Aim of the exercise:
Your reply must contain exactly the lines running from the one with "[24] Damiano Mazza, Luc" to the last line of the entries below, both included, and no other lines.
The data Block Start
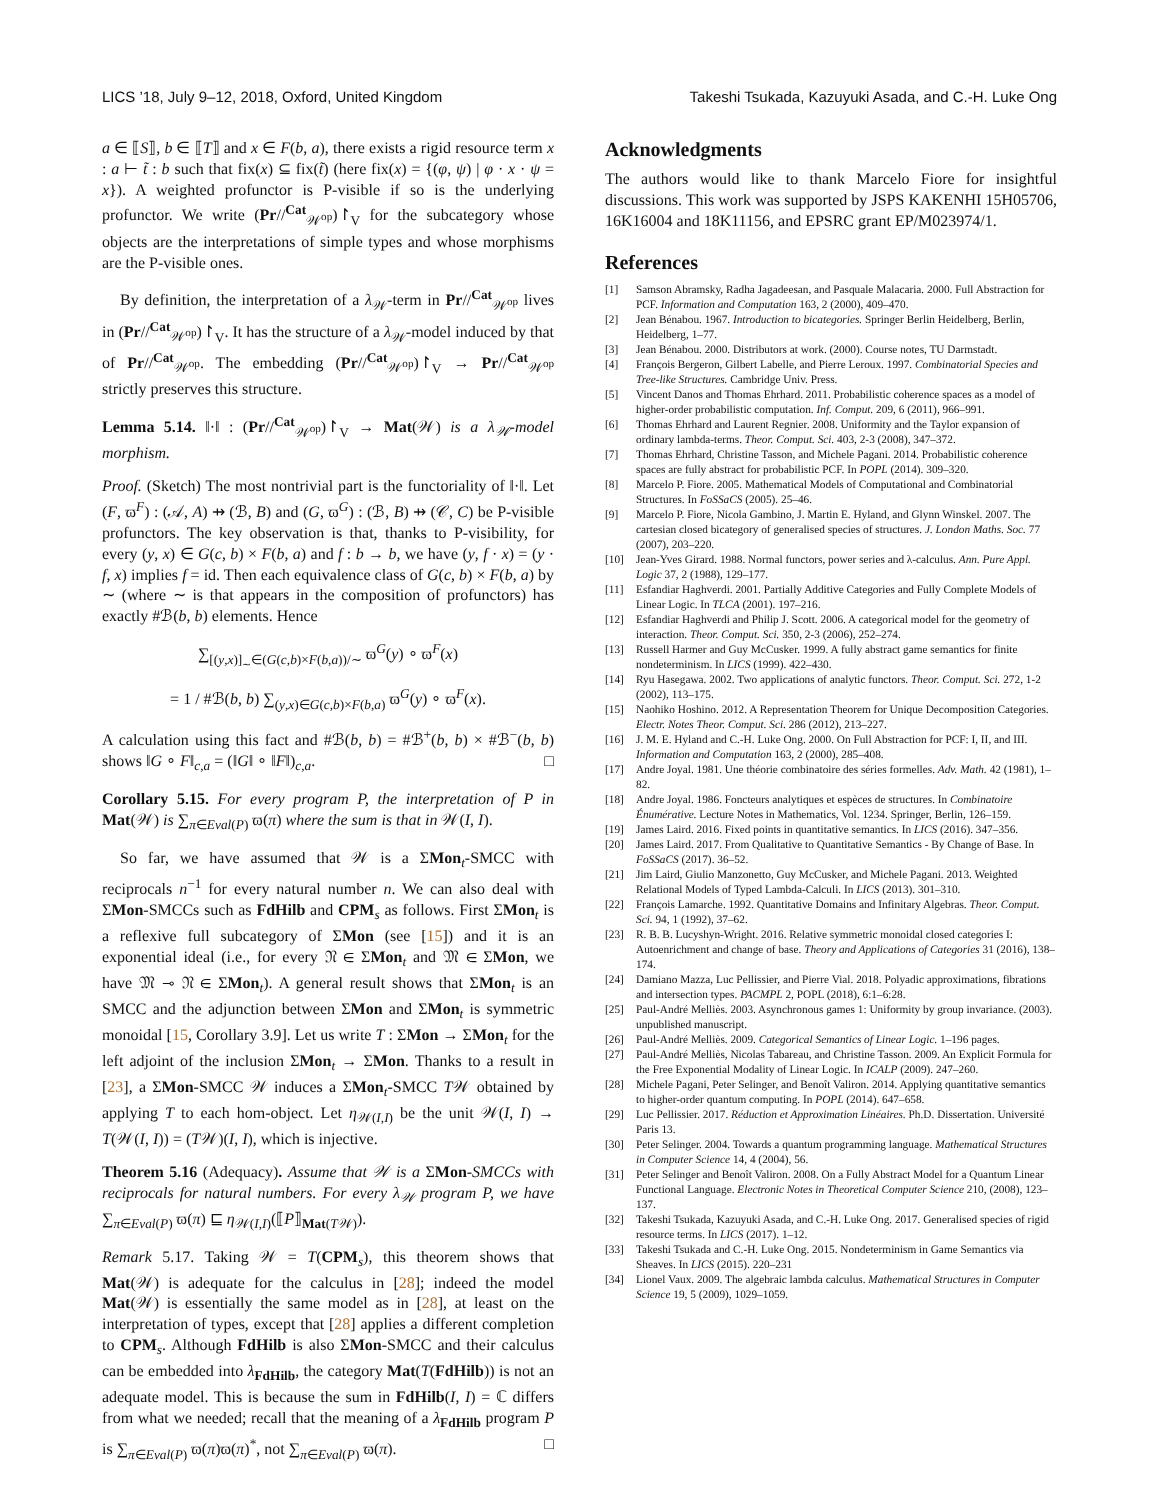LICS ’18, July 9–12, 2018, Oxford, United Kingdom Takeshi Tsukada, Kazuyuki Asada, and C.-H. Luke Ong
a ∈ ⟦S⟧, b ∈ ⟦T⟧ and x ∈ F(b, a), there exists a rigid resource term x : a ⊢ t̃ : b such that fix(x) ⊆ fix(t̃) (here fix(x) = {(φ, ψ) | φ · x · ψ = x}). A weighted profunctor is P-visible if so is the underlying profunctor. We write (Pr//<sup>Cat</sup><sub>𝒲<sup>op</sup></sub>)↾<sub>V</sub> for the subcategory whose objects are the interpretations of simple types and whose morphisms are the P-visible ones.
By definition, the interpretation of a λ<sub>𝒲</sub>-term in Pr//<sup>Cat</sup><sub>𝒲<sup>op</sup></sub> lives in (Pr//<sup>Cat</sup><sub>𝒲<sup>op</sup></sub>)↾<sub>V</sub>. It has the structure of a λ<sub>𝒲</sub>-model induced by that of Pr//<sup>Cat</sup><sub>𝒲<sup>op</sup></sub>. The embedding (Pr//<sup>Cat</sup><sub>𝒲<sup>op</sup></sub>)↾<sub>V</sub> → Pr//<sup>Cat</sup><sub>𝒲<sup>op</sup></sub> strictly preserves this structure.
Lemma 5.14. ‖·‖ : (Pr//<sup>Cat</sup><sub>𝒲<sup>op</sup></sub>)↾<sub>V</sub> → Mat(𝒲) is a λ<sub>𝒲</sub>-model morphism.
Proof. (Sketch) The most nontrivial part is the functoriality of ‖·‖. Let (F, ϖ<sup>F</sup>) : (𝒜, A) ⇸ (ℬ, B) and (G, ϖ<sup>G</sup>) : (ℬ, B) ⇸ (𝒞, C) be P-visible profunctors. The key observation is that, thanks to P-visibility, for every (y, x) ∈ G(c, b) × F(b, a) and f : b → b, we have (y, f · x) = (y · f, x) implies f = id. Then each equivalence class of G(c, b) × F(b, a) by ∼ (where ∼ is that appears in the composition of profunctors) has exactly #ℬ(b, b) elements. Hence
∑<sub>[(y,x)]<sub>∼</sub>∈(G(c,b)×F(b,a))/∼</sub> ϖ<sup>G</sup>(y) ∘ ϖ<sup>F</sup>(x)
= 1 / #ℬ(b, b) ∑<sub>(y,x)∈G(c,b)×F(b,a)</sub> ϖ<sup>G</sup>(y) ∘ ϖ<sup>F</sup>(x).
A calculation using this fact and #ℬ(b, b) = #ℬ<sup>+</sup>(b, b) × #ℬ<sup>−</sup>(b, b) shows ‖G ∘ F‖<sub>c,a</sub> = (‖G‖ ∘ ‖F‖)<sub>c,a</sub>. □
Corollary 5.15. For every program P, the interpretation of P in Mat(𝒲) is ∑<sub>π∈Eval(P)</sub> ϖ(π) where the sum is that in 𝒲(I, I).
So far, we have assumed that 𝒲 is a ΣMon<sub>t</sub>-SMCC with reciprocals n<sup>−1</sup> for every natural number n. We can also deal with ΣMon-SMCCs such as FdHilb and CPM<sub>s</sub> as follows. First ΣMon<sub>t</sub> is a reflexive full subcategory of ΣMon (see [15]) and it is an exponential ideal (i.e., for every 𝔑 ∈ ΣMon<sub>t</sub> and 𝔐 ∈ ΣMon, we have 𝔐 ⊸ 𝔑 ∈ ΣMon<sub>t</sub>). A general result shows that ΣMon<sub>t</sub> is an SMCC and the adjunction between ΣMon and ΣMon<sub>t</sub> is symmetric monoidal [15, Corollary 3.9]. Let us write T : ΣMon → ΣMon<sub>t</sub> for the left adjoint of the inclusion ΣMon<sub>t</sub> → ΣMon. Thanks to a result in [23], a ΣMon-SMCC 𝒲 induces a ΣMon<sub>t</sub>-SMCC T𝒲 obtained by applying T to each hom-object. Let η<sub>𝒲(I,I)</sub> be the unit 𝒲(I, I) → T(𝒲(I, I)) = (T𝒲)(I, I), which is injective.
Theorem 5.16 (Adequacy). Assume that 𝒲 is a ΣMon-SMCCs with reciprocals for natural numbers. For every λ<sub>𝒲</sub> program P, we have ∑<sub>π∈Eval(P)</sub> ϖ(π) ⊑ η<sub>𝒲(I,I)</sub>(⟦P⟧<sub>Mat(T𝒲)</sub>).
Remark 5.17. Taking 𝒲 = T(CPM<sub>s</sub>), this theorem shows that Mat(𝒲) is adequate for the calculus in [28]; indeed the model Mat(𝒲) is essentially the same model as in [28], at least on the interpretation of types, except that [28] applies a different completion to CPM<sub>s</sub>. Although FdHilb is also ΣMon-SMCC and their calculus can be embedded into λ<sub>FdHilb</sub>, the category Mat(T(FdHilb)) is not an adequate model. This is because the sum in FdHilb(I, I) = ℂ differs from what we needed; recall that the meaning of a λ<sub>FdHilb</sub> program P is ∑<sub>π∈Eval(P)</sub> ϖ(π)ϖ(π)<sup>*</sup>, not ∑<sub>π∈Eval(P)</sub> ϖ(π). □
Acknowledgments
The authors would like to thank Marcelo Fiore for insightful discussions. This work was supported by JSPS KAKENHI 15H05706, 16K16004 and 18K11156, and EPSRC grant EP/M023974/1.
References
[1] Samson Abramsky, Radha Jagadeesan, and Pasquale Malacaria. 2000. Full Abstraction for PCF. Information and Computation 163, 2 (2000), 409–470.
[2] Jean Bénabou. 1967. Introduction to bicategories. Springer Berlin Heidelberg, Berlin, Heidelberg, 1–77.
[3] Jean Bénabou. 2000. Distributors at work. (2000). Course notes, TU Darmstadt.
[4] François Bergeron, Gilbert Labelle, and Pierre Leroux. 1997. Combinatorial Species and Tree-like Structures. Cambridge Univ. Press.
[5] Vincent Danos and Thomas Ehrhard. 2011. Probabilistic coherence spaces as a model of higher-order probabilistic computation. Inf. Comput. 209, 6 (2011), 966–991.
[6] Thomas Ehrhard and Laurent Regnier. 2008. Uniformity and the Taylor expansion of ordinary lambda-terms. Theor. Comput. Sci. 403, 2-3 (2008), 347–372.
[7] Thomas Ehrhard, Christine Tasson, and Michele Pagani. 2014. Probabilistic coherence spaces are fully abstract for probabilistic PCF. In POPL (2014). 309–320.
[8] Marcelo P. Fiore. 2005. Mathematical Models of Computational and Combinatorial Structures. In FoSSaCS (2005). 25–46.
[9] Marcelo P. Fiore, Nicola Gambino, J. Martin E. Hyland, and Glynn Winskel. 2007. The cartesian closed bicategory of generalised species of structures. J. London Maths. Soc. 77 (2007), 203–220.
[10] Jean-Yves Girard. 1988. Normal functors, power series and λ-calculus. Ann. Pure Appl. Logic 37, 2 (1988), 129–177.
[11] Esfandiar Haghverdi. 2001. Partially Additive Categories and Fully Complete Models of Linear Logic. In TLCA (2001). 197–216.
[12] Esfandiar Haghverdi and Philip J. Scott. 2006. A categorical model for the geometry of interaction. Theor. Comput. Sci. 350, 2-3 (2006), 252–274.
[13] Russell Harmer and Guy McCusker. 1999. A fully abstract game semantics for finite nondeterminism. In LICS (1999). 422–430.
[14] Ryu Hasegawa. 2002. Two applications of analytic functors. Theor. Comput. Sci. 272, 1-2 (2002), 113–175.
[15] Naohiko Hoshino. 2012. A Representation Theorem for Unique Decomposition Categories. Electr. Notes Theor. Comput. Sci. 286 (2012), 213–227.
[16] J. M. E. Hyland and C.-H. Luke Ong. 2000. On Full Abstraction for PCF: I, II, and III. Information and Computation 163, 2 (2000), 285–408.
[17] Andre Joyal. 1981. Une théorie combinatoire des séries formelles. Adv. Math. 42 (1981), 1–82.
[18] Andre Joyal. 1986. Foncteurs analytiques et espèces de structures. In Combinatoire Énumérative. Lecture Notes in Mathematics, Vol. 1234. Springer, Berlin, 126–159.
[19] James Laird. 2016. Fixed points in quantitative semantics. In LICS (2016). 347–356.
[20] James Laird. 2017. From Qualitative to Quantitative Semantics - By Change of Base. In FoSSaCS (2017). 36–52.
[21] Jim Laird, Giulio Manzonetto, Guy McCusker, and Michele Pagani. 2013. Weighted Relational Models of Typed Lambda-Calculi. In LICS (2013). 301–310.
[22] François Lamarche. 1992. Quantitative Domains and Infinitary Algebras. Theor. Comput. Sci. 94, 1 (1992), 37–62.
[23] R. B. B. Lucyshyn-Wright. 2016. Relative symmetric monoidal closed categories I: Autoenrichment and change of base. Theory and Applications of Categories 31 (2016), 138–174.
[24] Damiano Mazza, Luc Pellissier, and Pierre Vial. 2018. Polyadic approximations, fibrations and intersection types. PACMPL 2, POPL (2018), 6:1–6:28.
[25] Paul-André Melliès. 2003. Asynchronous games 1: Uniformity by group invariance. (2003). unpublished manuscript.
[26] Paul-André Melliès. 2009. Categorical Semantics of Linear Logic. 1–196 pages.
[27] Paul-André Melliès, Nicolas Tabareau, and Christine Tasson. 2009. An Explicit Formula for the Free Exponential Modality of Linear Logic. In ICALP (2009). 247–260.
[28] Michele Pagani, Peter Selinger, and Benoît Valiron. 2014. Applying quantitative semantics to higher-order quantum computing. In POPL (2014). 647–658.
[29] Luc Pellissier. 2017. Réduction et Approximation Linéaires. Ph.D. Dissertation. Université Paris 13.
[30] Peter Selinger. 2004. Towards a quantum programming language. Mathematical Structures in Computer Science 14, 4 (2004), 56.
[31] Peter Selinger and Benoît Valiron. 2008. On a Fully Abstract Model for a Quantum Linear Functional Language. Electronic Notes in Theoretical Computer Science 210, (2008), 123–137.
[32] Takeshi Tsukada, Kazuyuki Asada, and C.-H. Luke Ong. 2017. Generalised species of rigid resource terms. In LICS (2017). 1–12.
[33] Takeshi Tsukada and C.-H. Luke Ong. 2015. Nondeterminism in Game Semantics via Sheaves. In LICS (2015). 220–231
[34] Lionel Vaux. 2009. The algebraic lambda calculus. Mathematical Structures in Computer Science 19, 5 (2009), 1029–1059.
The data Block End
Output for this task:
[24] Damiano Mazza, Luc Pellissier, and Pierre Vial. 2018. Polyadic approximations, fibrations and intersection types. PACMPL 2, POPL (2018), 6:1–6:28.
[25] Paul-André Melliès. 2003. Asynchronous games 1: Uniformity by group invariance. (2003). unpublished manuscript.
[26] Paul-André Melliès. 2009. Categorical Semantics of Linear Logic. 1–196 pages.
[27] Paul-André Melliès, Nicolas Tabareau, and Christine Tasson. 2009. An Explicit Formula for the Free Exponential Modality of Linear Logic. In ICALP (2009). 247–260.
[28] Michele Pagani, Peter Selinger, and Benoît Valiron. 2014. Applying quantitative semantics to higher-order quantum computing. In POPL (2014). 647–658.
[29] Luc Pellissier. 2017. Réduction et Approximation Linéaires. Ph.D. Dissertation. Université Paris 13.
[30] Peter Selinger. 2004. Towards a quantum programming language. Mathematical Structures in Computer Science 14, 4 (2004), 56.
[31] Peter Selinger and Benoît Valiron. 2008. On a Fully Abstract Model for a Quantum Linear Functional Language. Electronic Notes in Theoretical Computer Science 210, (2008), 123–137.
[32] Takeshi Tsukada, Kazuyuki Asada, and C.-H. Luke Ong. 2017. Generalised species of rigid resource terms. In LICS (2017). 1–12.
[33] Takeshi Tsukada and C.-H. Luke Ong. 2015. Nondeterminism in Game Semantics via Sheaves. In LICS (2015). 220–231
[34] Lionel Vaux. 2009. The algebraic lambda calculus. Mathematical Structures in Computer Science 19, 5 (2009), 1029–1059.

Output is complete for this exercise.